===== Source information =====

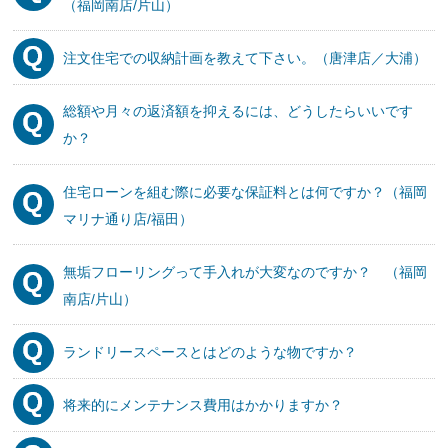
（福岡南店/片山）
注文住宅での収納計画を教えて下さい。（唐津店／大浦）
総額や月々の返済額を抑えるには、どうしたらいいです
か？
住宅ローンを組む際に必要な保証料とは何ですか？（福岡
マリナ通り店/福田）
無垢フローリングって手入れが大変なのですか？ （福岡
南店/片山）
ランドリースペースとはどのような物ですか？
将来的にメンテナンス費用はかかりますか？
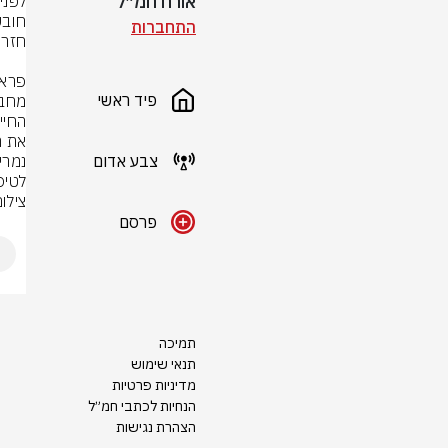
אורח חמ״ל
התחברות
פיד ראשי
צבע אדום
לטיפ
צילו
פרסם
תמיכה
תנאי שימוש
מדיניות פרטיות
הנחיות לכתבי חמ״ל
הצהרת נגישות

=====

Begin the copy at the line containing "将来的にメンテナンス費用はかかりますか？" and end it at the final line of the material above, reproducing each line exactly and omitting pictures.

- **Result of the task**:
将来的にメンテナンス費用はかかりますか？
אורח חמ״ל
התחברות
פיד ראשי
צבע אדום
לטיפ
צילו
פרסם
תמיכה
תנאי שימוש
מדיניות פרטיות
הנחיות לכתבי חמ״ל
הצהרת נגישות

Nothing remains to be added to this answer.